Dutch pension funds warn of lower pensions in coming years
Bad news for Dutch pensioners. A bad fourth quarter of 2018 deteriorated the financial position of a number of large pension funds, which means that they may have to lower the pensions of many Dutch retirees in 2020 or 2021, ANP reports.
In the final quarter of last year, the pension funds suffered heavy blows due to a worldwide fall in share prices, suppressing earlier recovery. If the funds can't get their so-called policy funding ratio above 104 percent in time, they will have to lower their pensions. The policy funding ratio is the indicator that shows the extent to which the funds can meet their obligations.

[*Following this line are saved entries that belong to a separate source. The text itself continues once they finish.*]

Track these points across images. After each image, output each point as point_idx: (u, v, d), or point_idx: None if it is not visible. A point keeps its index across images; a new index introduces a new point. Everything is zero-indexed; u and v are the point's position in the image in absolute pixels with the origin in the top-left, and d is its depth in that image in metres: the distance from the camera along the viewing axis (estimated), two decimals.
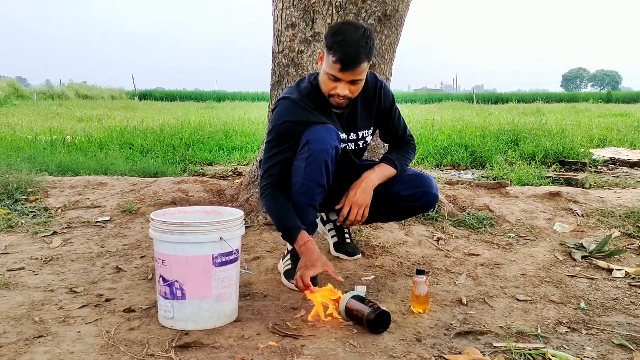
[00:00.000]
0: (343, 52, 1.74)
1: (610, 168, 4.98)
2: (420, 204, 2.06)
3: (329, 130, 1.86)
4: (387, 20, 2.60)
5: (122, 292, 1.90)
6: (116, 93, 25.51)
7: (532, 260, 2.32)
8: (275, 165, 1.88)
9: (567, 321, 1.70)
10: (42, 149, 4.95)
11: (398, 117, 2.12)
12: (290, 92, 1.94)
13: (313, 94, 1.91)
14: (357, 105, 1.99)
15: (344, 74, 1.78)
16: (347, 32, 1.76)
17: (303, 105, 1.89)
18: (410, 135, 2.18)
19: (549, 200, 3.12)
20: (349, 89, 1.83)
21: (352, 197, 1.97)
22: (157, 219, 1.61)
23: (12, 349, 1.46)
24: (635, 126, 8.31)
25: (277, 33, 2.71)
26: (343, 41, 1.74)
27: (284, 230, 1.85)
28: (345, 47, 1.74)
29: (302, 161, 1.82)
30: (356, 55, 1.75)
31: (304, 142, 1.83)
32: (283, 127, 1.88)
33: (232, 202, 2.88)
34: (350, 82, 1.81)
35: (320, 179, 1.83)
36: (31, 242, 2.50)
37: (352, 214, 1.97)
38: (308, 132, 1.84)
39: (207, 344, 1.50)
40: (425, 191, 2.03)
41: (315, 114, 1.89)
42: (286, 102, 1.91)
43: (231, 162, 4.98)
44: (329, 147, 1.82)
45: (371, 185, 1.98)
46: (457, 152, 5.27)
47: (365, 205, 1.97)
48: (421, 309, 1.75)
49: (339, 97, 1.84)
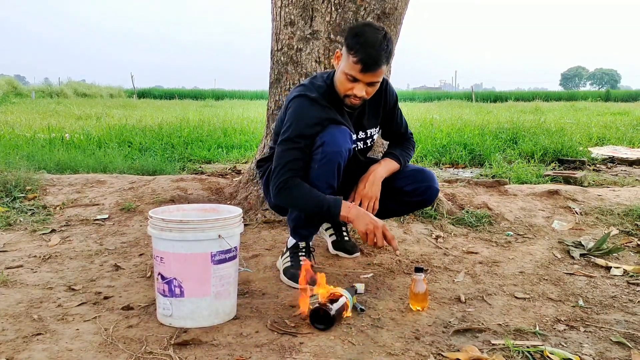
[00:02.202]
0: (365, 54, 1.75)
1: (608, 166, 4.98)
2: (424, 199, 2.08)
3: (343, 132, 1.86)
4: (386, 18, 2.60)
5: (120, 290, 1.90)
6: (115, 91, 25.47)
7: (531, 258, 2.32)
8: (295, 161, 1.84)
9: (566, 319, 1.71)
10: (40, 147, 4.94)
11: (400, 115, 2.15)
12: (309, 90, 1.91)
13: (328, 93, 1.91)
14: (365, 104, 2.00)
15: (364, 75, 1.79)
16: (368, 33, 1.77)
17: (323, 104, 1.89)
18: (410, 133, 2.22)
19: (548, 198, 3.12)
20: (366, 91, 1.84)
21: (362, 190, 1.98)
22: (155, 217, 1.60)
23: (10, 346, 1.46)
24: (634, 125, 8.32)
25: (275, 31, 2.71)
26: (365, 43, 1.75)
27: (327, 205, 1.80)
28: (368, 48, 1.75)
29: (315, 162, 1.83)
30: (378, 57, 1.76)
31: (318, 143, 1.83)
32: (304, 125, 1.85)
33: (231, 200, 2.88)
34: (368, 83, 1.82)
35: (331, 180, 1.85)
36: (30, 240, 2.49)
37: (364, 206, 1.97)
38: (323, 134, 1.84)
39: (206, 342, 1.50)
40: (429, 185, 2.05)
41: (334, 113, 1.90)
42: (304, 100, 1.89)
43: (230, 161, 4.98)
44: (343, 150, 1.83)
45: (379, 178, 2.00)
46: (456, 150, 5.28)
47: (375, 198, 1.99)
48: (420, 307, 1.75)
49: (355, 97, 1.84)
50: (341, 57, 1.85)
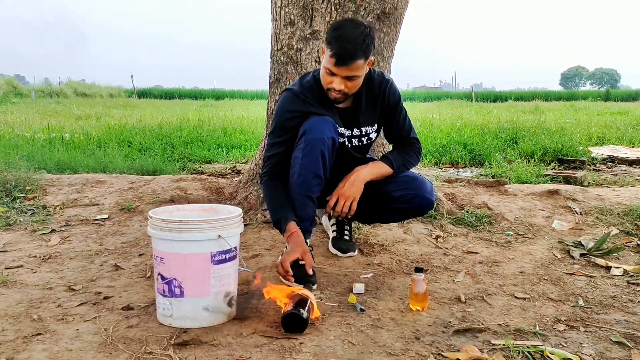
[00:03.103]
0: (339, 47, 1.77)
1: (608, 166, 4.98)
2: (413, 207, 2.06)
3: (326, 121, 1.88)
4: (386, 18, 2.60)
5: (120, 290, 1.90)
6: (115, 91, 25.48)
7: (531, 258, 2.32)
8: (275, 156, 1.95)
9: (566, 319, 1.70)
10: (40, 147, 4.94)
11: (404, 117, 2.09)
12: (294, 85, 1.98)
13: (315, 87, 1.94)
14: (362, 101, 2.00)
15: (339, 69, 1.80)
16: (347, 28, 1.79)
17: (304, 97, 1.93)
18: (415, 138, 2.13)
19: (548, 198, 3.12)
20: (345, 85, 1.85)
21: (340, 189, 1.99)
22: (155, 217, 1.60)
23: (10, 346, 1.46)
24: (633, 124, 8.32)
25: (275, 31, 2.70)
26: (341, 36, 1.77)
27: (275, 219, 1.91)
28: (343, 42, 1.76)
29: (300, 152, 1.86)
30: (352, 52, 1.77)
31: (301, 132, 1.87)
32: (283, 118, 1.93)
33: (231, 200, 2.88)
34: (345, 77, 1.83)
35: (317, 169, 1.85)
36: (29, 240, 2.49)
37: (339, 205, 1.98)
38: (305, 123, 1.88)
39: (206, 342, 1.50)
40: (417, 194, 2.02)
41: (315, 106, 1.92)
42: (288, 93, 1.97)
43: (230, 160, 4.98)
44: (326, 138, 1.84)
45: (361, 180, 1.98)
46: (456, 150, 5.28)
47: (352, 198, 1.98)
48: (420, 307, 1.75)
49: (334, 91, 1.86)
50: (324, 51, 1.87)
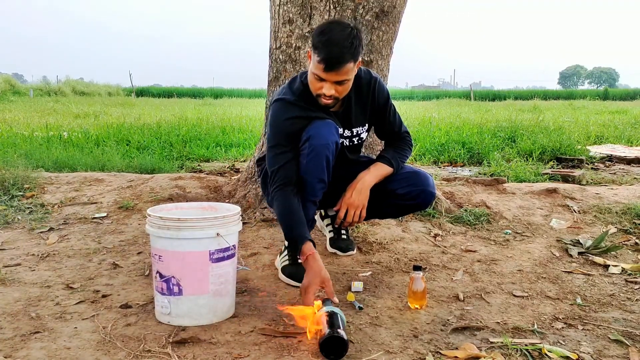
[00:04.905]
0: (327, 52, 1.70)
1: (607, 165, 4.99)
2: (417, 202, 2.06)
3: (329, 125, 1.85)
4: (384, 16, 2.60)
5: (118, 288, 1.90)
6: (113, 90, 25.43)
7: (529, 257, 2.32)
8: (283, 167, 1.83)
9: (564, 317, 1.71)
10: (38, 145, 4.93)
11: (393, 113, 2.09)
12: (284, 93, 1.91)
13: (305, 92, 1.89)
14: (352, 102, 1.98)
15: (328, 74, 1.75)
16: (333, 31, 1.72)
17: (299, 104, 1.88)
18: (406, 132, 2.14)
19: (546, 196, 3.13)
20: (336, 89, 1.79)
21: (348, 199, 1.96)
22: (154, 215, 1.60)
23: (8, 344, 1.46)
24: (632, 123, 8.34)
25: (274, 29, 2.70)
26: (328, 41, 1.71)
27: (291, 239, 1.80)
28: (330, 47, 1.70)
29: (304, 157, 1.82)
30: (340, 56, 1.71)
31: (304, 138, 1.83)
32: (284, 126, 1.86)
33: (230, 199, 2.88)
34: (335, 82, 1.77)
35: (321, 174, 1.83)
36: (28, 238, 2.49)
37: (350, 215, 1.97)
38: (309, 129, 1.83)
39: (204, 340, 1.50)
40: (422, 189, 2.02)
41: (314, 110, 1.88)
42: (282, 103, 1.89)
43: (228, 159, 4.98)
44: (330, 143, 1.82)
45: (367, 186, 1.98)
46: (454, 148, 5.28)
47: (361, 206, 1.97)
48: (418, 305, 1.75)
49: (325, 97, 1.81)
50: (311, 57, 1.80)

The funds that are closest to lowering pensions are PME and PMT, the pension funds for the metal sector. Their deadline to reach a policy funding ratio of 104 percent expires at the end of this year. PME currently stands at 101 percent, PMT at 102 percent.
PME called on the government to take measures to prevent the fund from having to cut pension benefits. Director Erik Uijen called it unjust that the fund may have to lower pensions on the eve of a new system. "We ask the government and the social partners to come to a solution as quickly as possible. And in the meantime, to at least ensure that no reductions have to be made."

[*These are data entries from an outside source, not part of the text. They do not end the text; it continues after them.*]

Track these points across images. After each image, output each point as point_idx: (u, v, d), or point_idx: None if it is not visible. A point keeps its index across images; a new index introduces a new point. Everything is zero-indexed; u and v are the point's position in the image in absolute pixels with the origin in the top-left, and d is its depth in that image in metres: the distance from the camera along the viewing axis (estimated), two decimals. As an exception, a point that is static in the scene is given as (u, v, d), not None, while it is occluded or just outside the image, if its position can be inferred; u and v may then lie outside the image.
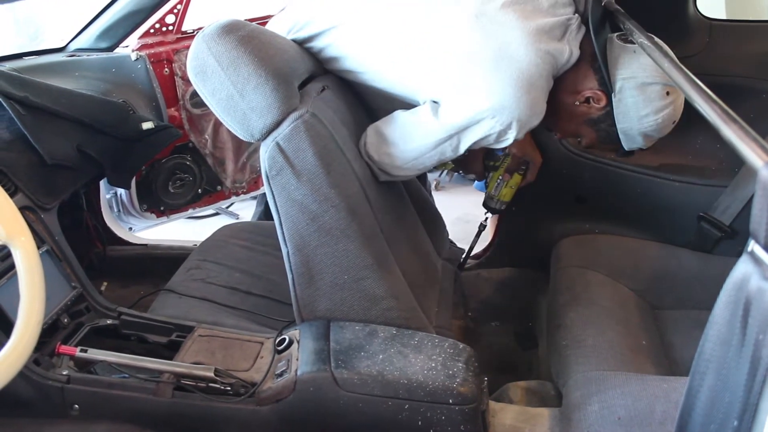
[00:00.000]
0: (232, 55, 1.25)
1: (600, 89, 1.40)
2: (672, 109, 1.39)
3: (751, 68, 1.81)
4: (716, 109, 0.84)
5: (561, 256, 1.86)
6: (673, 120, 1.42)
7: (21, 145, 1.45)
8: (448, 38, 1.36)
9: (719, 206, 1.78)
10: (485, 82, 1.30)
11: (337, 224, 1.29)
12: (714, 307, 0.70)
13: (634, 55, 1.37)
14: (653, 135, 1.43)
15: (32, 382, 1.22)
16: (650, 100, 1.37)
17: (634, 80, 1.37)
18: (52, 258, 1.39)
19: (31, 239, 1.00)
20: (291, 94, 1.29)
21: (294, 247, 1.31)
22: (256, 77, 1.25)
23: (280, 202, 1.29)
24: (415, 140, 1.41)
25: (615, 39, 1.42)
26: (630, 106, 1.38)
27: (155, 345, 1.42)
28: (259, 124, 1.27)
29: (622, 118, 1.40)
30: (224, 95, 1.27)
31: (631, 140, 1.45)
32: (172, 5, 2.18)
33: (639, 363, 1.42)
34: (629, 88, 1.37)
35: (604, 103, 1.41)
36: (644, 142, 1.45)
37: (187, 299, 1.58)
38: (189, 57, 1.30)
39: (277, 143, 1.26)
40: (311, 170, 1.26)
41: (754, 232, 0.63)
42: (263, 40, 1.32)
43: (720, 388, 0.70)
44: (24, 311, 0.95)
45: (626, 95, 1.38)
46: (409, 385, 1.18)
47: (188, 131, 2.28)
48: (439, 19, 1.39)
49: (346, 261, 1.31)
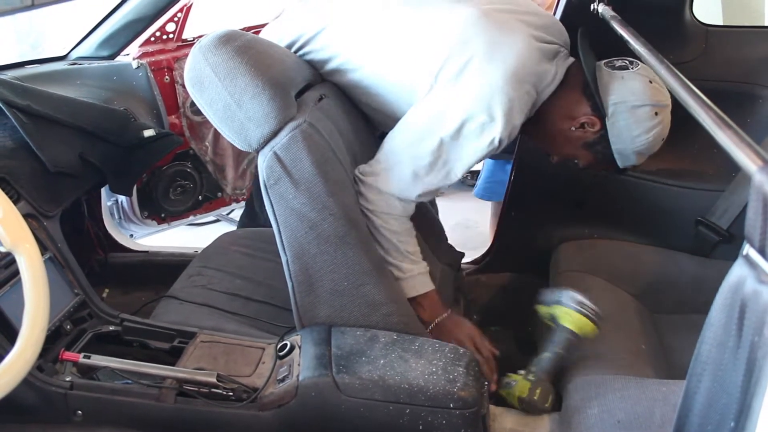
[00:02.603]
0: (229, 66, 1.26)
1: (593, 114, 1.48)
2: (661, 128, 1.48)
3: (748, 74, 1.83)
4: (711, 114, 0.85)
5: (560, 261, 1.87)
6: (662, 137, 1.50)
7: (23, 153, 1.46)
8: (445, 26, 1.42)
9: (717, 210, 1.79)
10: (479, 69, 1.37)
11: (336, 232, 1.30)
12: (710, 310, 0.71)
13: (623, 80, 1.47)
14: (645, 152, 1.52)
15: (36, 389, 1.22)
16: (641, 121, 1.46)
17: (625, 104, 1.45)
18: (54, 265, 1.40)
19: (35, 246, 1.01)
20: (288, 104, 1.30)
21: (293, 255, 1.32)
22: (253, 87, 1.26)
23: (279, 211, 1.30)
24: (406, 161, 1.42)
25: (603, 66, 1.51)
26: (623, 128, 1.46)
27: (157, 351, 1.43)
28: (256, 133, 1.28)
29: (617, 139, 1.48)
30: (221, 105, 1.28)
31: (625, 159, 1.52)
32: (173, 13, 2.20)
33: (638, 367, 1.43)
34: (621, 112, 1.45)
35: (599, 127, 1.48)
36: (637, 160, 1.53)
37: (189, 305, 1.58)
38: (186, 68, 1.32)
39: (274, 153, 1.27)
40: (309, 179, 1.27)
41: (749, 236, 0.64)
42: (260, 50, 1.33)
43: (716, 390, 0.70)
44: (29, 318, 0.96)
45: (619, 118, 1.46)
46: (410, 389, 1.19)
47: (189, 138, 2.30)
48: (433, 11, 1.46)
49: (345, 268, 1.31)
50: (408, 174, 1.42)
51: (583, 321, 1.38)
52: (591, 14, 1.67)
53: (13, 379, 0.92)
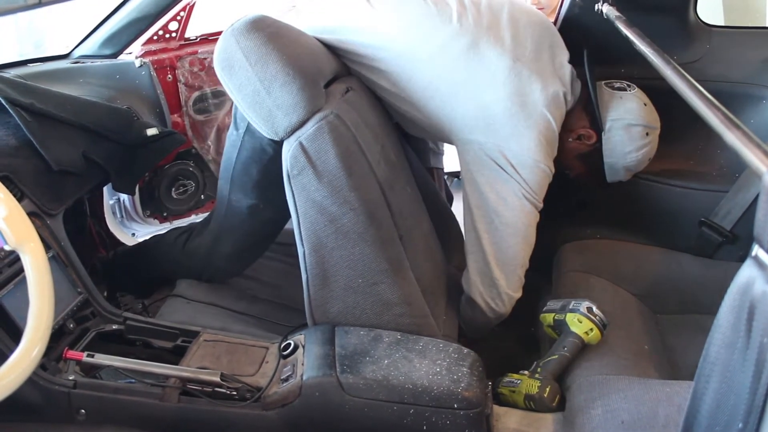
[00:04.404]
0: (261, 52, 1.25)
1: (591, 128, 1.61)
2: (650, 148, 1.62)
3: (752, 75, 1.82)
4: (719, 115, 0.85)
5: (563, 261, 1.87)
6: (649, 157, 1.64)
7: (27, 152, 1.45)
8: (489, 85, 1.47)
9: (720, 211, 1.79)
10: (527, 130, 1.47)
11: (355, 227, 1.29)
12: (719, 311, 0.71)
13: (621, 100, 1.60)
14: (633, 169, 1.66)
15: (39, 387, 1.22)
16: (634, 139, 1.60)
17: (622, 121, 1.59)
18: (58, 263, 1.40)
19: (40, 245, 1.01)
20: (317, 94, 1.29)
21: (310, 248, 1.31)
22: (284, 75, 1.25)
23: (300, 202, 1.29)
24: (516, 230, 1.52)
25: (604, 86, 1.64)
26: (617, 144, 1.60)
27: (160, 350, 1.43)
28: (284, 122, 1.27)
29: (609, 153, 1.62)
30: (250, 91, 1.27)
31: (615, 173, 1.66)
32: (176, 12, 2.19)
33: (641, 367, 1.43)
34: (617, 128, 1.59)
35: (594, 141, 1.62)
36: (624, 175, 1.68)
37: (194, 304, 1.58)
38: (217, 50, 1.30)
39: (300, 143, 1.26)
40: (333, 172, 1.26)
41: (758, 237, 0.64)
42: (291, 38, 1.32)
43: (725, 391, 0.70)
44: (34, 317, 0.96)
45: (614, 134, 1.60)
46: (414, 389, 1.19)
47: (191, 137, 2.30)
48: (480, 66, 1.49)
49: (361, 265, 1.31)
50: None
51: (592, 329, 1.43)
52: (595, 15, 1.66)
53: (18, 378, 0.92)
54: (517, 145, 1.46)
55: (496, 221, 1.49)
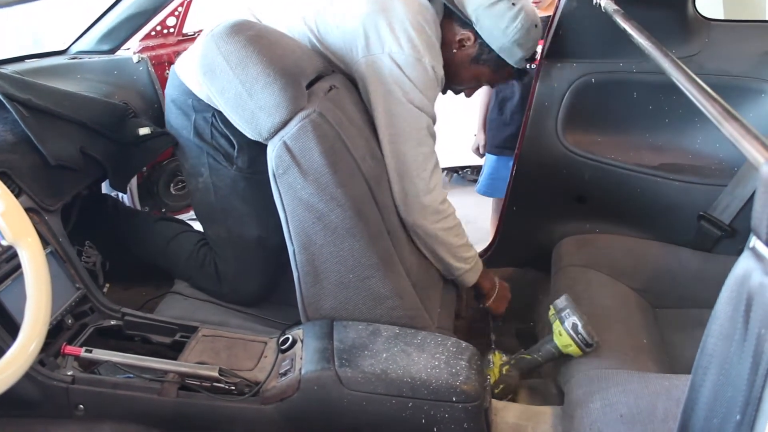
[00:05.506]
0: (241, 55, 1.26)
1: (464, 30, 1.62)
2: (525, 13, 1.59)
3: (751, 68, 1.82)
4: (717, 107, 0.85)
5: (562, 256, 1.87)
6: (533, 23, 1.61)
7: (24, 147, 1.45)
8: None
9: (719, 205, 1.79)
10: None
11: (343, 223, 1.30)
12: (716, 303, 0.71)
13: None
14: (525, 42, 1.61)
15: (37, 383, 1.22)
16: (502, 14, 1.58)
17: (481, 6, 1.59)
18: (56, 259, 1.39)
19: (37, 241, 1.00)
20: (299, 94, 1.29)
21: (300, 246, 1.32)
22: (265, 76, 1.26)
23: (287, 201, 1.30)
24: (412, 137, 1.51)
25: None
26: (492, 28, 1.59)
27: (159, 345, 1.43)
28: (267, 123, 1.27)
29: (492, 39, 1.60)
30: (233, 94, 1.28)
31: (512, 54, 1.62)
32: (173, 8, 2.19)
33: (640, 361, 1.43)
34: (482, 15, 1.59)
35: (474, 38, 1.62)
36: (523, 52, 1.63)
37: (192, 301, 1.59)
38: (198, 56, 1.31)
39: (284, 142, 1.27)
40: (318, 169, 1.27)
41: (756, 229, 0.63)
42: (272, 40, 1.32)
43: (722, 383, 0.70)
44: (31, 312, 0.95)
45: (483, 21, 1.59)
46: (413, 383, 1.19)
47: (189, 133, 2.28)
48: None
49: (351, 260, 1.31)
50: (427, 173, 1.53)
51: (571, 345, 1.42)
52: (593, 8, 1.66)
53: (15, 373, 0.91)
54: (396, 46, 1.48)
55: (393, 134, 1.52)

"We can not explain to our participants why pensions have to be reduced in a time of economic growth", Jos Brocken of PMT said to the news wire. The average pension at PMT is around 600 euros per month.
Health care fund PFZW and civil service fund ABP have until end 2020 to get their policy funding ratio above 104 percent. PFZW currently stands at 101 percent. ABP stands slightly below 104 percent. ABP, the largest pension fund in the Netherlands, seemed to be on the road to ending 2018 at above 104 percent, but a very bad fourth quarter threw a spanner in the works.
Of te large funds, only BpfBOUW has been doing well for some time. The construction sector's pension fund's policy funding ratio stands at above 118 percent. The fund raised pensions at the start of this year for the second year in a row.
The pension fund sector is very disappointed that the pension consultations between trade unions, employers and the government fell apart in November. They had hoped that a large-scale pension system reform would help.